Скифские воины последовали за борисфенитом. Тот возвел их на башню. И когда показался Скил с процессией, скифы увидели его молящимся чужим богам. Они пришли в сильное негодование и, сойдя с башни, рассказали всему войску о виденном ими.

Скифы взбунтовались против Скила и поставили царем его брата Октамасада. Скил решил спасаться бегством во Фракию. И тогда Октамасад пошел войной на Фракию. Он убил Скила. Так был наказан скифский царь, позабывший верования своих предков и принявший веру эллинов.

— Однако мы ждем от тебя рассказов об Ольвии, — сказал Манилий Тегет.

— Мы побывали во многих городах Боспорского царства. Больше всех мне понравился Пантикапей. Это красивейший город. Он раскинулся на высокой горе над морем и над зелеными долинами. Очень хорош там храм Деметры, воздвигнутый посреди города. А вокруг храма дворцы и сады. Говорят, что он очень богат, этот город. Кто-то рассказал моему отцу, что сто пятьдесят лет назад, когда правил Митридат, жители Боспора доставляли ему великую дань — сорок пять тысяч медимнов хлеба и двести талантов серебра. Варвары, живущие в Пантикапее, немногим отличаются от греков — своими обычаями. А вот ремесленники их, научившись у греков искусству ваятелей, гончаров и ювелиров, делают все по-своему. И там мы видели презанятные вещи. На серебряных вазах изображены сцены из жизни кочевников. На богатом колчане можно увидеть степных коней в беге и прыжках. Даже на женских украшениях повсюду сделаны изображения варваров в их остроконечных колпаках. Разные истории рассказывали нам жители Пантикапея и Ольвии. Но мы с отцом так и не узнали, откуда они взялись, эти племена гетов и сарматов.

— Я и по-гетски могу и по-сарматски болтать, — вдруг вмешался Антоний, вспомнив строки Публия Овидия Назона:

Некий старик среди нас на мое восхваленье такую Речь величаво повел звонкому слову в ответ: «Гость дружелюбный, и нам слово „дружба“ — не чуждое слово В этом далеком от нас Петром омытом краю. В Скифии есть уголок, именуемый прежде Тавридой, Бычьей землей. Не года скачут от гетов туда. Там я близ Понта рожден. Не к лицу мне стыдиться отчизны…»

Я запомнил эти строки, — признался Антоний, — не задумываясь над их смыслом, просто из любопытства. Я давно хотел спросить у тебя, отец, об этих племенах. Очень кстати ты вернулся сейчас, Клавдий Луций. Мне кажется, что ты побывал на краю земли…

— Я вижу, Антоний, тебе известно о северных берегах Понта по Геродоту. Пятьсот лет назад Скифия была краем земли. Геродот не знал о варварах, живущих в лесах, не знал, откуда течет Борисфен. А ведь теперь эти варвары служат в наших прославленных легионах. Скифов близ Ольвии давно сменили сарматы.

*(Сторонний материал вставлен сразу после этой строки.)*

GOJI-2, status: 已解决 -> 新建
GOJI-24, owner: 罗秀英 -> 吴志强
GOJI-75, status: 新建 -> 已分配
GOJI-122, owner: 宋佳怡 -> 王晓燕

— А правда ли, что климат в тех местах столь суров, что в продолжение восьми месяцев там стоят непрерывные холода. Море и весь Боспор Киммерийский замерзают так, что люди, живущие по сю сторону рва, толпами переходят по льду и на повозках переезжают на ту сторону — в землю синдов. Но, может быть, в Пантикапее теплее?

— Мало того, жарче, чем здесь! — воскликнул Клавдий Луций. — Мне и в голову не пришло, что там возможна суровая зима.

— Не расскажешь ли ты нам об обычаях, которые ты узнал там, Клавдий Луций?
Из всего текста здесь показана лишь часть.